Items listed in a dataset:
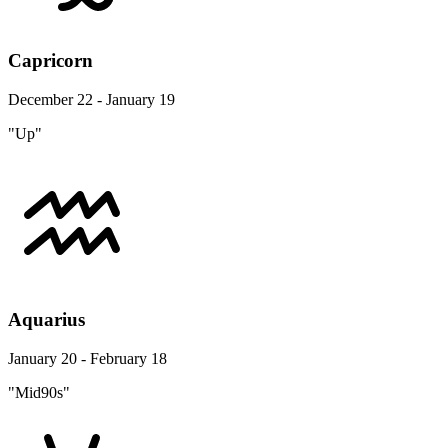
Capricorn
December 22 - January 19
"Up"
Aquarius
January 20 - February 18
"Mid90s"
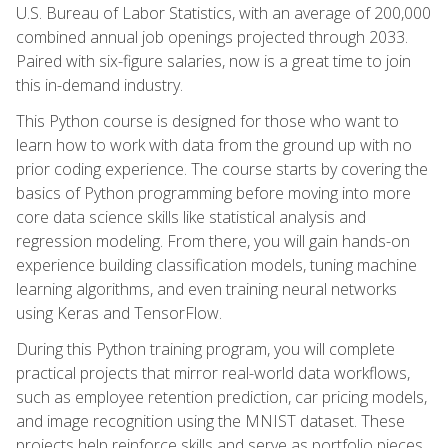
U.S. Bureau of Labor Statistics, with an average of 200,000
combined annual job openings projected through 2033.
Paired with six-figure salaries, now is a great time to join
this in-demand industry.
This Python course is designed for those who want to
learn how to work with data from the ground up with no
prior coding experience. The course starts by covering the
basics of Python programming before moving into more
core data science skills like statistical analysis and
regression modeling. From there, you will gain hands-on
experience building classification models, tuning machine
learning algorithms, and even training neural networks
using Keras and TensorFlow.
During this Python training program, you will complete
practical projects that mirror real-world data workflows,
such as employee retention prediction, car pricing models,
and image recognition using the MNIST dataset. These
projects help reinforce skills and serve as portfolio pieces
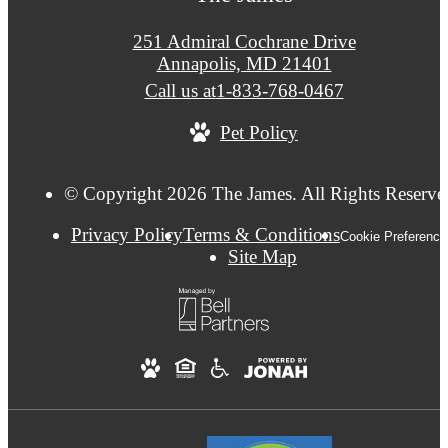
251 Admiral Cochrane Drive
Annapolis, MD 21401
Call us at
1-833-768-0467
Pet Policy
© Copyright 2026 The James. All Rights Reserve
Privacy Policy
Terms & Conditions
Cookie Preference
Site Map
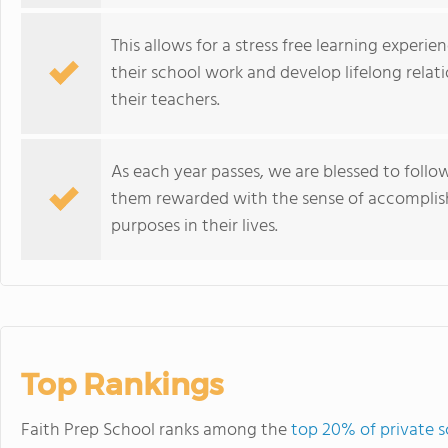
This allows for a stress free learning experie
their school work and develop lifelong relati
their teachers.
As each year passes, we are blessed to follo
them rewarded with the sense of accompli
purposes in their lives.
Top Rankings
Faith Prep School ranks among the
top 20% of private 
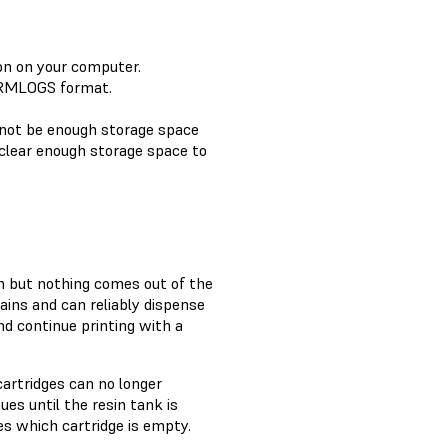
ion on your computer.
FORMLOGS format.
 not be enough storage space
clear enough storage space to
sin but nothing comes out of the
tains and can reliably dispense
and continue printing with a
cartridges can no longer
ues until the resin tank is
s which cartridge is empty.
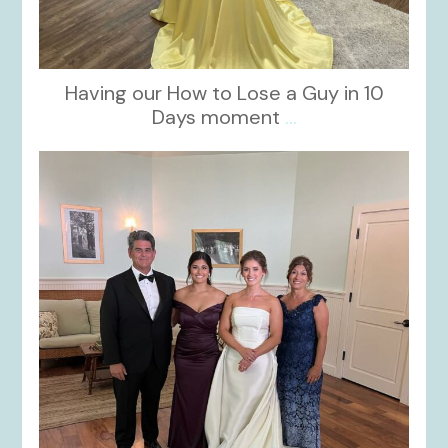
Having our How to Lose a Guy in 10
Days moment
...
kikids_dress_boutique
Oct 28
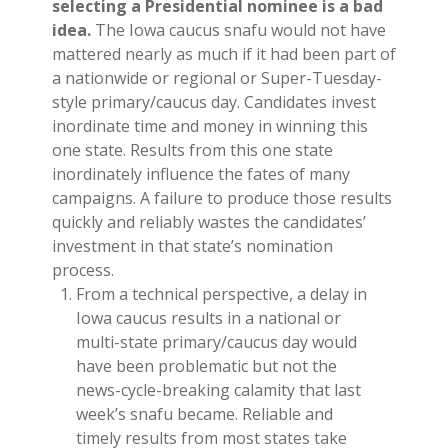
selecting a Presidential nominee is a bad
idea.
The Iowa caucus snafu would not have
mattered nearly as much if it had been part of
a nationwide or regional or Super-Tuesday-
style primary/caucus day. Candidates invest
inordinate time and money in winning this
one state. Results from this one state
inordinately influence the fates of many
campaigns. A failure to produce those results
quickly and reliably wastes the candidates’
investment in that state’s nomination
process.
From a technical perspective, a delay in
Iowa caucus results in a national or
multi-state primary/caucus day would
have been problematic but not the
news-cycle-breaking calamity that last
week’s snafu became. Reliable and
timely results from most states take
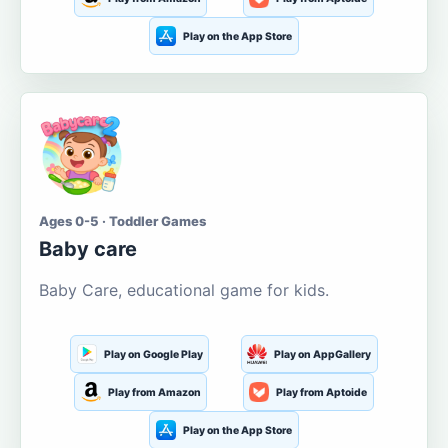
Play on the App Store
Ages 0-5 · Toddler Games
Baby care
Baby Care, educational game for kids.
Play on Google Play
Play on AppGallery
Play from Amazon
Play from Aptoide
Play on the App Store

**ABOUT THIS TASK**
Your reply is the full set of entries reproduced exactly, with images omitted.

**OUTPUT FOR THIS EXERCISE**
Capricorn
December 22 - January 19
"Up"
Aquarius
January 20 - February 18
"Mid90s"
U.S. Bureau of Labor Statistics, with an average of 200,000
combined annual job openings projected through 2033.
Paired with six-figure salaries, now is a great time to join
this in-demand industry.
This Python course is designed for those who want to
learn how to work with data from the ground up with no
prior coding experience. The course starts by covering the
basics of Python programming before moving into more
core data science skills like statistical analysis and
regression modeling. From there, you will gain hands-on
experience building classification models, tuning machine
learning algorithms, and even training neural networks
using Keras and TensorFlow.
During this Python training program, you will complete
practical projects that mirror real-world data workflows,
such as employee retention prediction, car pricing models,
and image recognition using the MNIST dataset. These
projects help reinforce skills and serve as portfolio pieces
251 Admiral Cochrane Drive
Annapolis, MD 21401
Call us at
1-833-768-0467
Pet Policy
© Copyright 2026 The James. All Rights Reserve
Privacy Policy
Terms & Conditions
Cookie Preference
Site Map
This allows for a stress free learning experie
their school work and develop lifelong relati
their teachers.
As each year passes, we are blessed to follo
them rewarded with the sense of accompli
purposes in their lives.
Top Rankings
Faith Prep School ranks among the
top 20% of private 
ion on your computer.
FORMLOGS format.
 not be enough storage space
clear enough storage space to
sin but nothing comes out of the
tains and can reliably dispense
and continue printing with a
cartridges can no longer
ues until the resin tank is
s which cartridge is empty.
Having our How to Lose a Guy in 10
Days moment
...
kikids_dress_boutique
Oct 28
selecting a Presidential nominee is a bad
idea.
The Iowa caucus snafu would not have
mattered nearly as much if it had been part of
a nationwide or regional or Super-Tuesday-
style primary/caucus day. Candidates invest
inordinate time and money in winning this
one state. Results from this one state
inordinately influence the fates of many
campaigns. A failure to produce those results
quickly and reliably wastes the candidates’
investment in that state’s nomination
process.
From a technical perspective, a delay in
Iowa caucus results in a national or
multi-state primary/caucus day would
have been problematic but not the
news-cycle-breaking calamity that last
week’s snafu became. Reliable and
timely results from most states take
Play on the App Store
Ages 0-5 · Toddler Games
Baby care
Baby Care, educational game for kids.
Play on Google Play
Play on AppGallery
Play from Amazon
Play from Aptoide
Play on the App Store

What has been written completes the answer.